Ясным становится также и то, что лишь в порядке какого-то небывалого исторического затмения символизм приписывается только так называемым "символистам" конца XIX и начала XX в. Уже во всяком школьном учебнике истории литературы дается масса всякого рода сведений о символизме в гораздо более широком смысле слова, и только самый термин "символизм" здесь часто почему-то не употребляется. Может быть, в понимании всякого символизма как мифологии виноваты именно те писатели конца XIX - начала XX в., которые сами себя называли символистами и которых называли так и другие. Но это, повторяем, очень узкое понимание символизма, хотя, конечно, дело здесь не в терминах. Термины всегда были и всегда будут самыми разнообразными. Наше дело пока только распутать эту терминологию.

Образы Петра I в "Полтаве" и особенно в "Медном всаднике" Пушкина настолько насыщены глубоким содержанием, что поэт, кажется, вот-вот поверит в реальное существование этих образов, очень близких к мифологии, хотя и не к чистой мифологии, но уже художественно обработанной. Если немного остановиться на том образе Петра I у Пушкина, то ни об его аллегоризме, ни об его чистом метафоризме, ни об его натурализме не может быть и речи. Он не аллегория потому, что здесь является он сам, без всякого иносказания. Что Пушкин здесь изображает его не просто как человеческий тип и Полтавское сражение не просто как таковое, ясно из той огромной исторической значимости, которую Пушкин придавал образу Петра I и образу Полтавского боя. В конце своей "Полтавы" Пушкин прямо говорит: (140)

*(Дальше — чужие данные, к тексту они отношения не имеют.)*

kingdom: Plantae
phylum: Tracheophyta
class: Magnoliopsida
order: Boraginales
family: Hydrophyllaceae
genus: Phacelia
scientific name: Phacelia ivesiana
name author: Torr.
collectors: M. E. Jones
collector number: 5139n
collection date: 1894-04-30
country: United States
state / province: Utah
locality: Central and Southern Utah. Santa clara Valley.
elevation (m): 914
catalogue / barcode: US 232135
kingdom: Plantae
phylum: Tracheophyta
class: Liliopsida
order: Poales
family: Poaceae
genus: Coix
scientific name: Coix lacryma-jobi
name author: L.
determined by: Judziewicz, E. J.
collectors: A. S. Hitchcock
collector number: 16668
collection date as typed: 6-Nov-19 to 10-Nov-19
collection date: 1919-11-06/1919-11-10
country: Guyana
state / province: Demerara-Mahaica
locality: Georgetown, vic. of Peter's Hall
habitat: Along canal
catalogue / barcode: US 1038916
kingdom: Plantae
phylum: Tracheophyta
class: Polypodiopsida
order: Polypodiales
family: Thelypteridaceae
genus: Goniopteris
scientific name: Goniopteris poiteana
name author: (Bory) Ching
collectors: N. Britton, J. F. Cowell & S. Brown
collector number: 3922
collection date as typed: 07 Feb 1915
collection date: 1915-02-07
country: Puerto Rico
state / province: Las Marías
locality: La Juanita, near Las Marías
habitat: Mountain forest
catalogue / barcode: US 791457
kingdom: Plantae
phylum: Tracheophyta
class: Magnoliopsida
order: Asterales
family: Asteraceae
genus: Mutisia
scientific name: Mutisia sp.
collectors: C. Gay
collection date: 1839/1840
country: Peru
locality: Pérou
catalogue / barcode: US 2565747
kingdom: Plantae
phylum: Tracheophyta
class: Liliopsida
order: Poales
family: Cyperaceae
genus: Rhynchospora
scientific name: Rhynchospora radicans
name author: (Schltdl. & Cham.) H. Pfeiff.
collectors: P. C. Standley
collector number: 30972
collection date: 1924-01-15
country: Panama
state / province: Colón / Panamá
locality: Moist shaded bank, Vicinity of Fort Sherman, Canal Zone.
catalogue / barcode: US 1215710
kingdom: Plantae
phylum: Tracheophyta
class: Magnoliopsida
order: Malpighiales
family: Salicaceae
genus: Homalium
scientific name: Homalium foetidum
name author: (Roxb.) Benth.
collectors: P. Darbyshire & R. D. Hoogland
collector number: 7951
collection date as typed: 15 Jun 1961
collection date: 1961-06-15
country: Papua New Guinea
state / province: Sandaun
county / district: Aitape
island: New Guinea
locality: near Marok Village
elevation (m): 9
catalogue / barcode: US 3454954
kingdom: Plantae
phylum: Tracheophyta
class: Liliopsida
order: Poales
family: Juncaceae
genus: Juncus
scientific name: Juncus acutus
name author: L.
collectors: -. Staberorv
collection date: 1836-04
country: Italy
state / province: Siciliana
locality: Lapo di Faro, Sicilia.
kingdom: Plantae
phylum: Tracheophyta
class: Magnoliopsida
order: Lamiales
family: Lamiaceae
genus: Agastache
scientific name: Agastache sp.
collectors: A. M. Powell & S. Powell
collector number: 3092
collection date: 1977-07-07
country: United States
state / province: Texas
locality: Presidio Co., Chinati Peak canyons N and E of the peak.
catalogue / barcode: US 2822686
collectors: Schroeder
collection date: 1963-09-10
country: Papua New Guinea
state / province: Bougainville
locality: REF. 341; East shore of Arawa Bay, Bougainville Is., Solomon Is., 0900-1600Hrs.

Тогда-то свыше вдохновенный

Раздался звучный глас Петра:

Лишь ты воздвиг, герой Полтавы,

Огромный памятник себе.

Если Петру I и его делу приписывается столь великая национальная, патриотическая и вообще историческая значимость, когда это событие является "памятником" для будущих столетий России, то ясно, что Петр I здесь прежде всего символ огромного обобщения, предполагающий бесконечное множество своих воплощений. С другой стороны, однако, символ этот, как сказано, готов перейти и местами прямо переходит под пером Пушкина в самый настоящий миф. Прочитаем:

Тогда-то свыше вдохновенный

Раздался звучный глас Петра:

"За дело, с богом!" Из шатра,

Толпой любимцев окруженный,

Выходит Петр. Его глаза

Сияют. Лик его ужасен.

Движенья быстры.

Он прекрасен,

Он весь, как божия гроза.

Идет. Ему коня подводят.

Ретив и смирен верный конь.

Почуя роковой огонь,

Дрожит. Глазами косо водит

И мчится в прахе боевом,

Гордясь могущим седоком.

Подобного рода мифологизм образа Петра I мало чем отличается от изображения эпических героев у Гомера в атмосфере насыщенной мифологии. Правда, повторяем, мифология здесь не буквальная, но художественным образом обработанная, то есть в целях указанной у нас пушкинской символики.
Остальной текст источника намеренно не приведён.